- Also known as: Cleopatra Higgins
- Born: Cleopatra Madonna Higgins
- Origin: Manchester, England
- Genres: R&B; pop; soul;
- Occupations: Singer; songwriter; dancer;
- Years active: 1998–present
- Member of: Cleopatra
- Website: cleohiggins.com

= Cleo Higgins =

British R&B/soul/pop singer, dancer and songwriter

Cleopatra Madonna "Cleo" Higgins is a British R&B/soul/pop singer, dancer and songwriter based in Manchester, England. Higgins is the lead singer of the eponymously named sister girl group, Cleopatra.

==Music career==

===Early career===
In 2000, Higgins branched out from Cleopatra and recorded two duets with tenor Russell Watson. The first song, "Someone Like You", was featured on Watson's multi-platinum debut album The Voice, which climbed to No. 1 on the U.S. classical charts. Higgins and Watson performed the song both on tour and on the National Lottery and they collaborated a second time, recording another duet called "The Best That Love Can Be" for Watson's third album, Reprise.

In 2001, Higgins headlined the Young Voices in Concert tour, performing at the Manchester Arena in front of 15,000 people as she and almost 7,000 choir members set a new Guinness World Record for the largest choir assembled in the UK. The performance was aired on the BBC's long-standing programme Songs of Praise. In 2002 Higgins participated in ITV1's Songs of Bond, a tribute to the songs of James Bond, where she covered "For Your Eyes Only".

In 2007 Higgins released her pilot solo single, "Feelin' Like This".

===2013: The Voice UK===
In 2013, Higgins auditioned for The Voice UK and her Blind Audition was shown in April 2013. All of the coaches turned around and she chose Will.i.am's team. In the Battle round, Will.i.am kept Higgins over duo Nu-tarna. In the Knockout round Will.i.am then kept Higgins over both Lem and John. Higgins competed in the quarter-finals against both Leah and Leanne with Will.i.am giving Leah his fast pass while Higgins was voted through by the public.
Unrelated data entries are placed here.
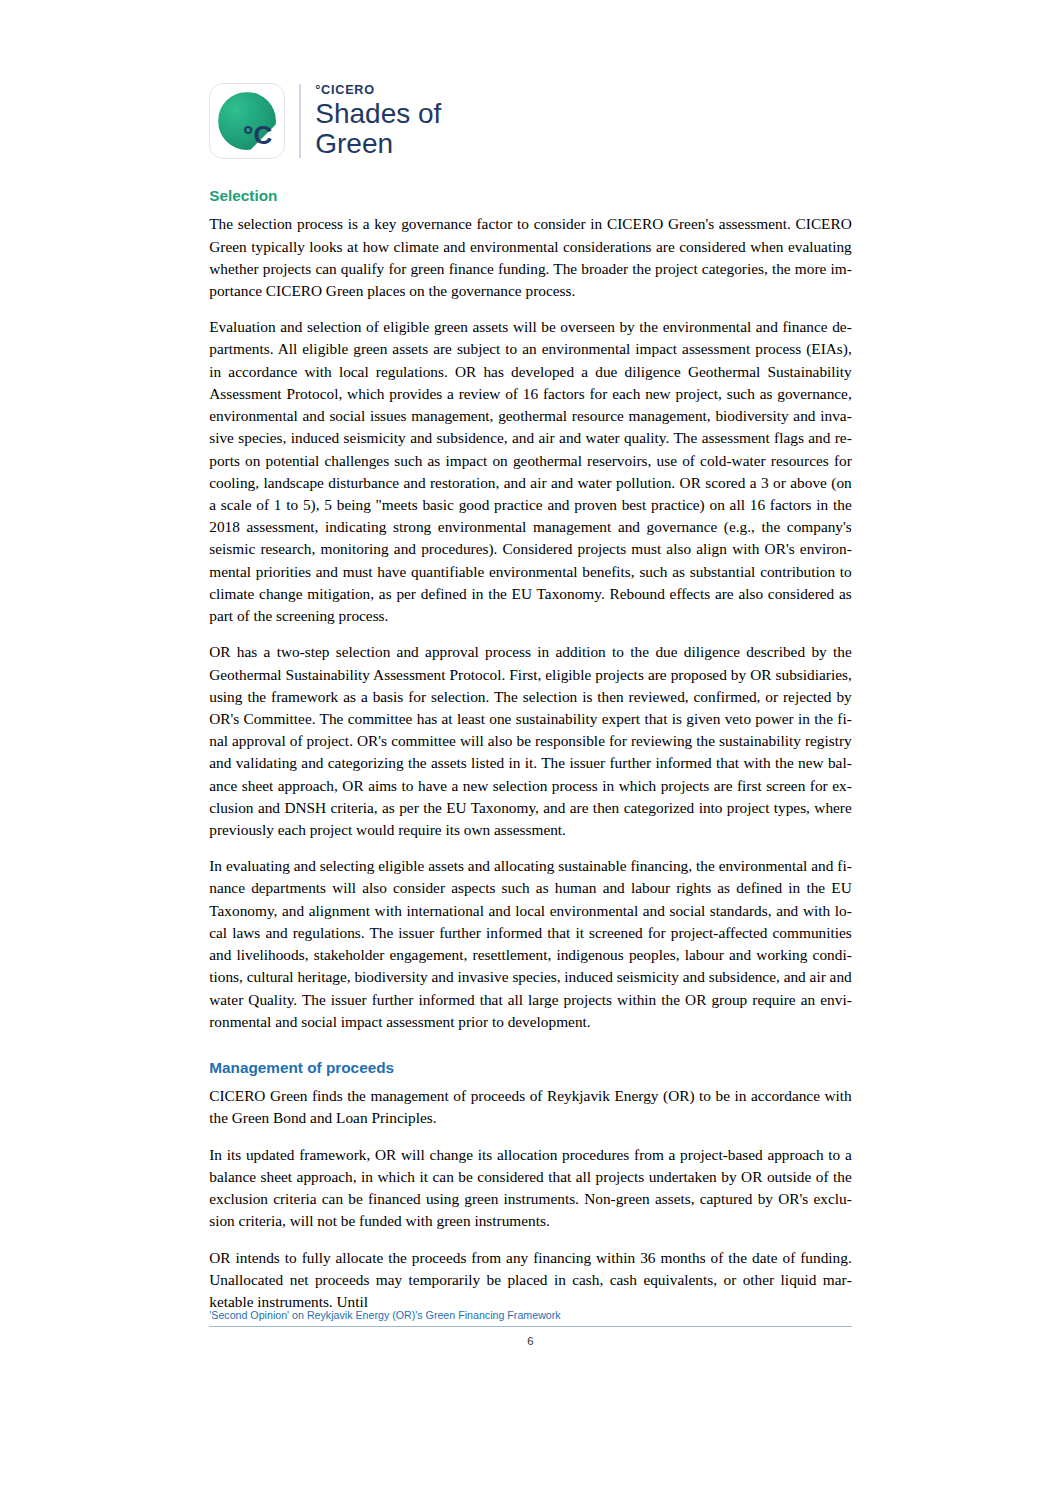°C
°CICERO
Shades of
Green
Selection
The selection process is a key governance factor to consider in CICERO Green's assessment. CICERO Green typically looks at how climate and environmental considerations are considered when evaluating whether projects can qualify for green finance funding. The broader the project categories, the more importance CICERO Green places on the governance process.
Evaluation and selection of eligible green assets will be overseen by the environmental and finance departments. All eligible green assets are subject to an environmental impact assessment process (EIAs), in accordance with local regulations. OR has developed a due diligence Geothermal Sustainability Assessment Protocol, which provides a review of 16 factors for each new project, such as governance, environmental and social issues management, geothermal resource management, biodiversity and invasive species, induced seismicity and subsidence, and air and water quality. The assessment flags and reports on potential challenges such as impact on geothermal reservoirs, use of cold-water resources for cooling, landscape disturbance and restoration, and air and water pollution. OR scored a 3 or above (on a scale of 1 to 5), 5 being "meets basic good practice and proven best practice) on all 16 factors in the 2018 assessment, indicating strong environmental management and governance (e.g., the company's seismic research, monitoring and procedures). Considered projects must also align with OR's environmental priorities and must have quantifiable environmental benefits, such as substantial contribution to climate change mitigation, as per defined in the EU Taxonomy. Rebound effects are also considered as part of the screening process.
OR has a two-step selection and approval process in addition to the due diligence described by the Geothermal Sustainability Assessment Protocol. First, eligible projects are proposed by OR subsidiaries, using the framework as a basis for selection. The selection is then reviewed, confirmed, or rejected by OR's Committee. The committee has at least one sustainability expert that is given veto power in the final approval of project. OR's committee will also be responsible for reviewing the sustainability registry and validating and categorizing the assets listed in it. The issuer further informed that with the new balance sheet approach, OR aims to have a new selection process in which projects are first screen for exclusion and DNSH criteria, as per the EU Taxonomy, and are then categorized into project types, where previously each project would require its own assessment.
In evaluating and selecting eligible assets and allocating sustainable financing, the environmental and finance departments will also consider aspects such as human and labour rights as defined in the EU Taxonomy, and alignment with international and local environmental and social standards, and with local laws and regulations. The issuer further informed that it screened for project-affected communities and livelihoods, stakeholder engagement, resettlement, indigenous peoples, labour and working conditions, cultural heritage, biodiversity and invasive species, induced seismicity and subsidence, and air and water Quality. The issuer further informed that all large projects within the OR group require an environmental and social impact assessment prior to development.
Management of proceeds
CICERO Green finds the management of proceeds of Reykjavik Energy (OR) to be in accordance with the Green Bond and Loan Principles.
In its updated framework, OR will change its allocation procedures from a project-based approach to a balance sheet approach, in which it can be considered that all projects undertaken by OR outside of the exclusion criteria can be financed using green instruments. Non-green assets, captured by OR's exclusion criteria, will not be funded with green instruments.
OR intends to fully allocate the proceeds from any financing within 36 months of the date of funding. Unallocated net proceeds may temporarily be placed in cash, cash equivalents, or other liquid marketable instruments. Until
'Second Opinion' on Reykjavik Energy (OR)'s Green Financing Framework
6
During the course of the show, there were rumours that Will.i.am did not enjoy working with her, which she claimed were untrue. Higgins was eliminated at the semi-final stage when she performed against Leah McFall for the public vote. Will.i.am used the opportunity to dispel rumours of a rift, telling Higgins live on television, "You are an amazing artist. I would love to work with you".
- Performances

| Competition Stage | Broadcast Date | Song | Original Artist | Result |
|---|---|---|---|---|
| Blind Audition | Saturday 13 April 2013 | "Love on Top" | Beyoncé | Joined Team Will |
| Battle Rounds | Saturday 11 May 2013 | "Finally" (against Nu-Tarna) | CeCe Peniston | Advanced |
| Knockout Rounds | Saturday 1 June 2013 | "Leave Me Alone" | Michael Jackson | Advanced |
| Live Quarter Finals | Friday 7 June 2013 | "Imagine" | John Lennon | Bottom two |
| Live Semi-finals | Saturday 15 June 2013 | "Don't Let Go (Love)" | En Vogue | Eliminated |

===Tours and later performances ===
Higgins has toured with Joe Budden, Russell Watson, Jagged Edge, Blue, and Girls Aloud, and covered Kym Sims' "Too Blind To See It".

In February 2023 Higgins led "The Aretha Franklin Story", performed with other Night Owl Productions musicians and singers at the Regal Theatre, Adelaide, Australia, as part of the Adelaide Fringe.

== Other activities ==
Higgins has also worked as a brand ambassador for CoverGirl.

==Discography==

===Singles===

Year: Title; Peak chart positions; Album
UK
2007: "Feelin' Like This"; —; Non-album singles
2013: "Imagine"; —
2013: "Don't Let Go (Love)"; 92
"—" denotes release that did not chart or was not released.